## JOB
The expected output is the line holding "Rendered at 1500 by 1125 pixels." plus every line after it through the end of the listing, copied exactly.
• • •
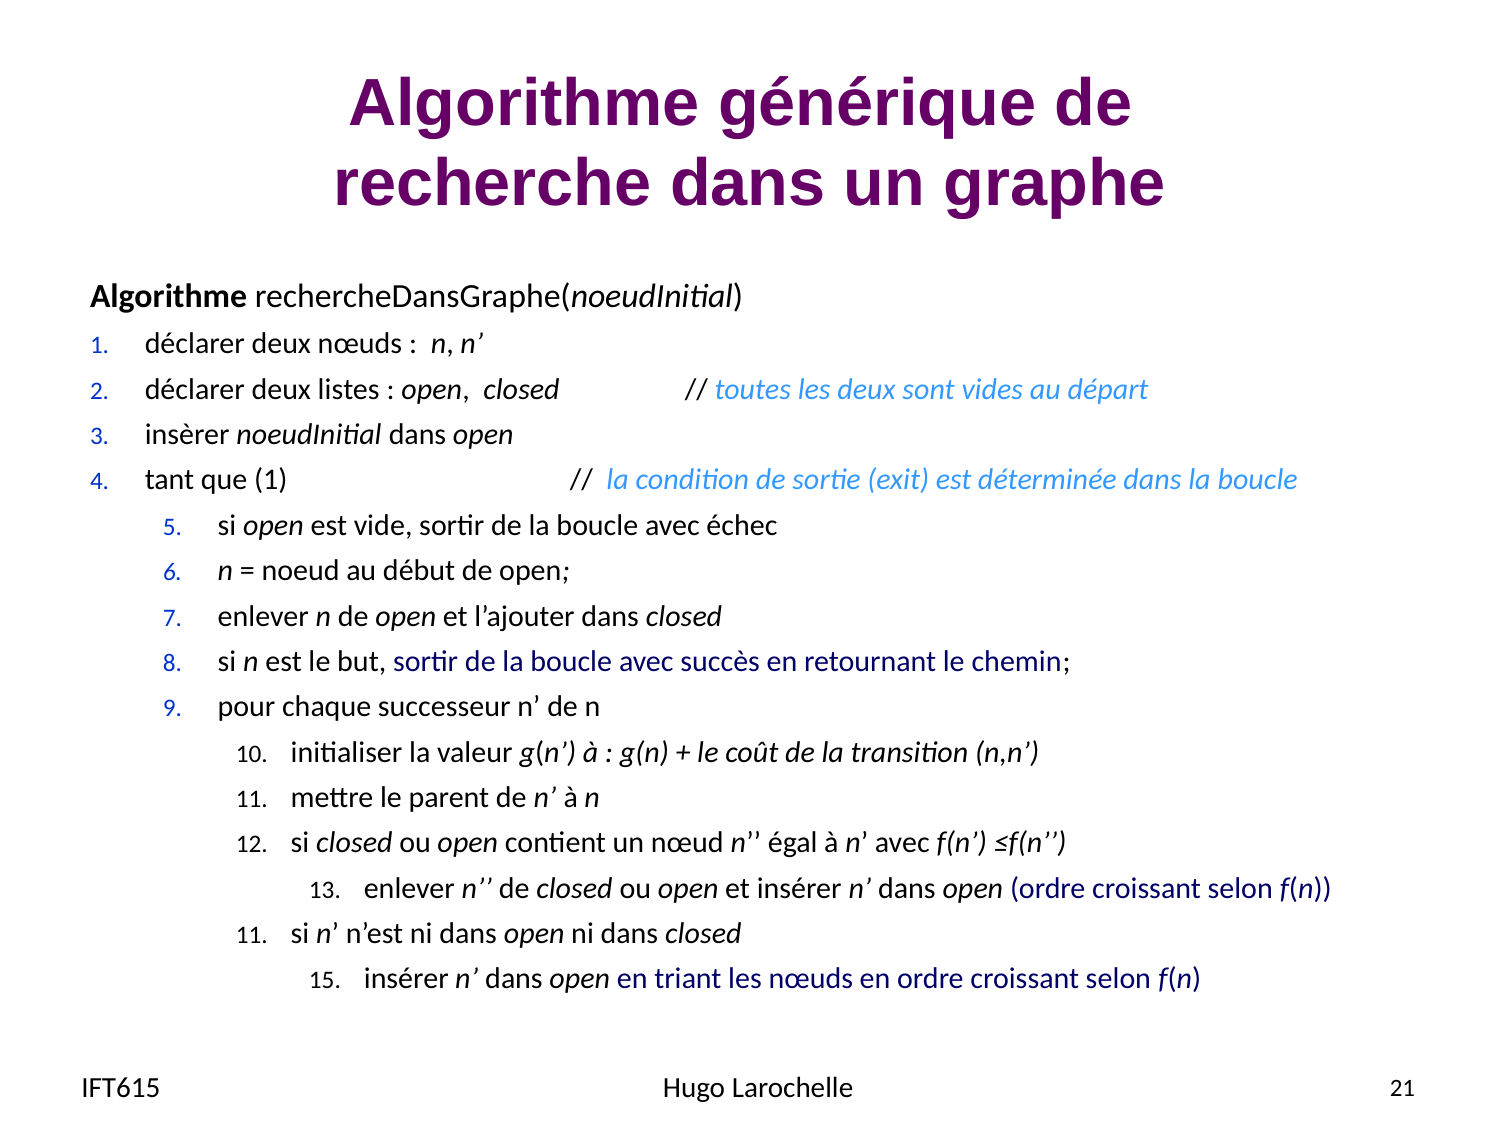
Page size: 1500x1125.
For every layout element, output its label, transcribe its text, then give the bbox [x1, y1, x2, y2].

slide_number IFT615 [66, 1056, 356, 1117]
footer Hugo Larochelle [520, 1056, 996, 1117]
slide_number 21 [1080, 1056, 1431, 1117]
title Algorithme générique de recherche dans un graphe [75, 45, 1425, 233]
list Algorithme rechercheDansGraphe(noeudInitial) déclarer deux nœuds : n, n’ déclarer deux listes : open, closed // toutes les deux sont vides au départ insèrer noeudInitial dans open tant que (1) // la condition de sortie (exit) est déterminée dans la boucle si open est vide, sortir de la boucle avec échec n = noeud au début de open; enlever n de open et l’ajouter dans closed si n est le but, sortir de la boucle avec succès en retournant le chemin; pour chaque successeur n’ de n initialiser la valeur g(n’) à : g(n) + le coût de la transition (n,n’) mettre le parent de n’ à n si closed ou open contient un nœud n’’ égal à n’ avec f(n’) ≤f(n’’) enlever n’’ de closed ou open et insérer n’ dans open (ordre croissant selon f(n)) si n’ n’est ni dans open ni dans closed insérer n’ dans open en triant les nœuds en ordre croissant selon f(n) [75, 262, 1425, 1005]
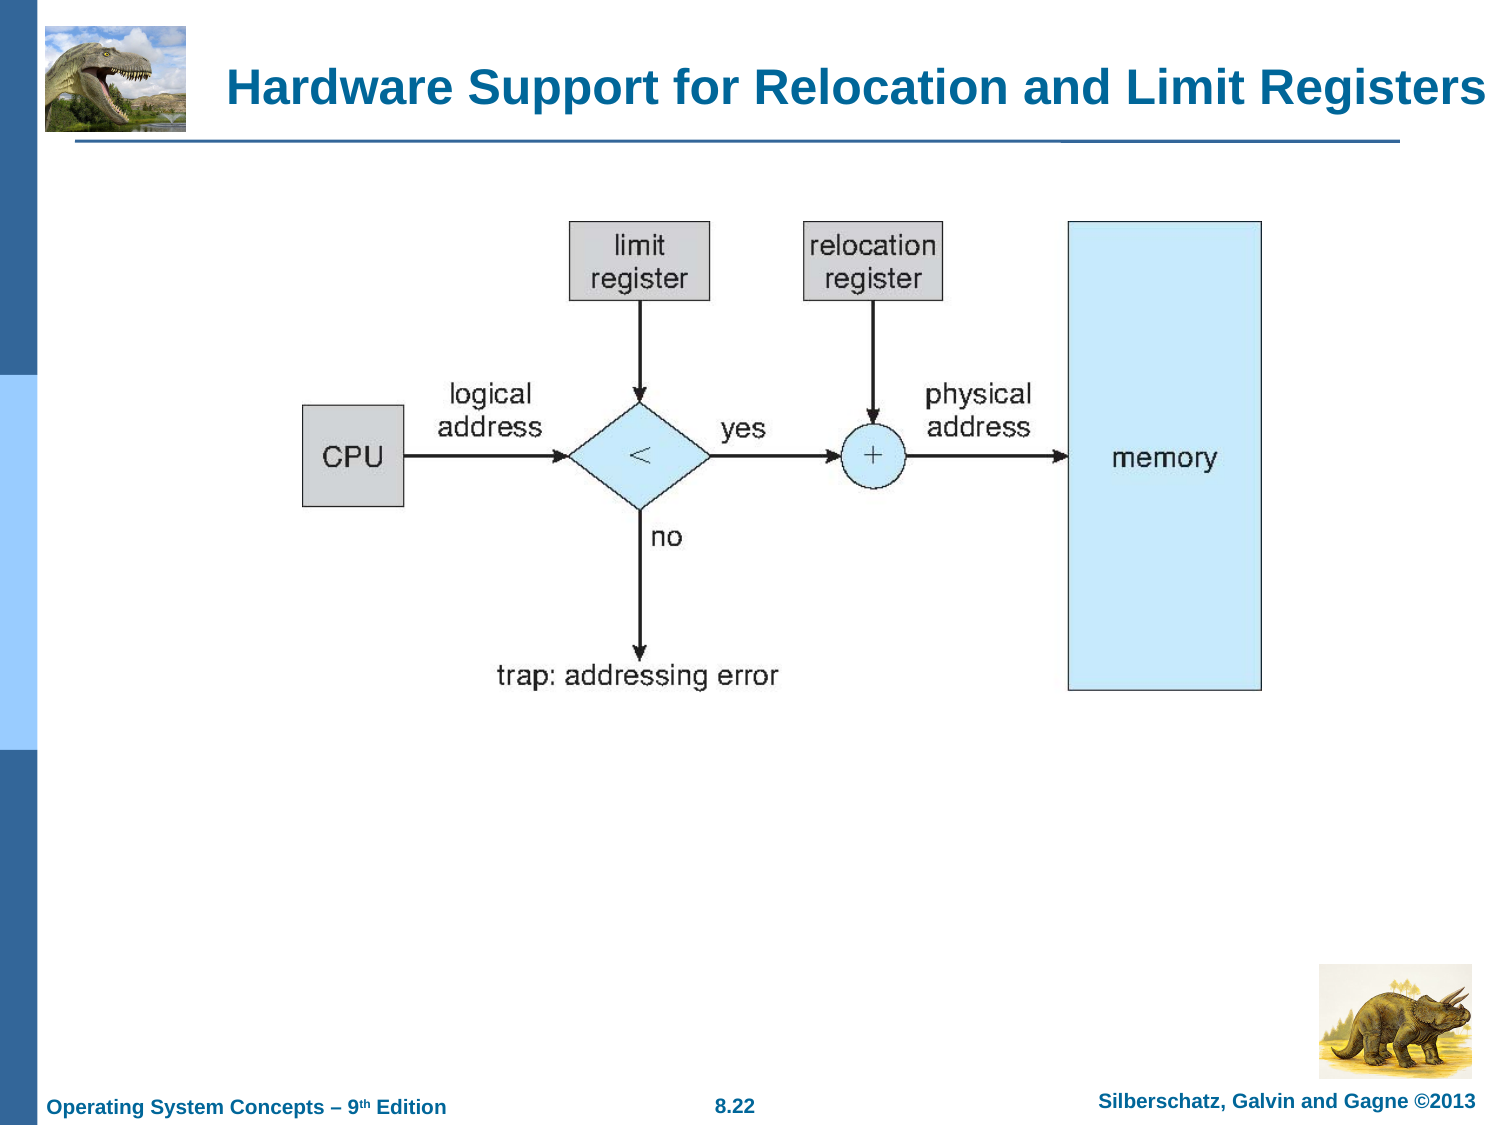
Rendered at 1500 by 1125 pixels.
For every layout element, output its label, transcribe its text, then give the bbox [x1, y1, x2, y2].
• • •
## COMPLETED TASK
Rendered at 1500 by 1125 pixels.
For every layout element, output its label, transcribe its text, then give the bbox [x1, y1, x2, y2].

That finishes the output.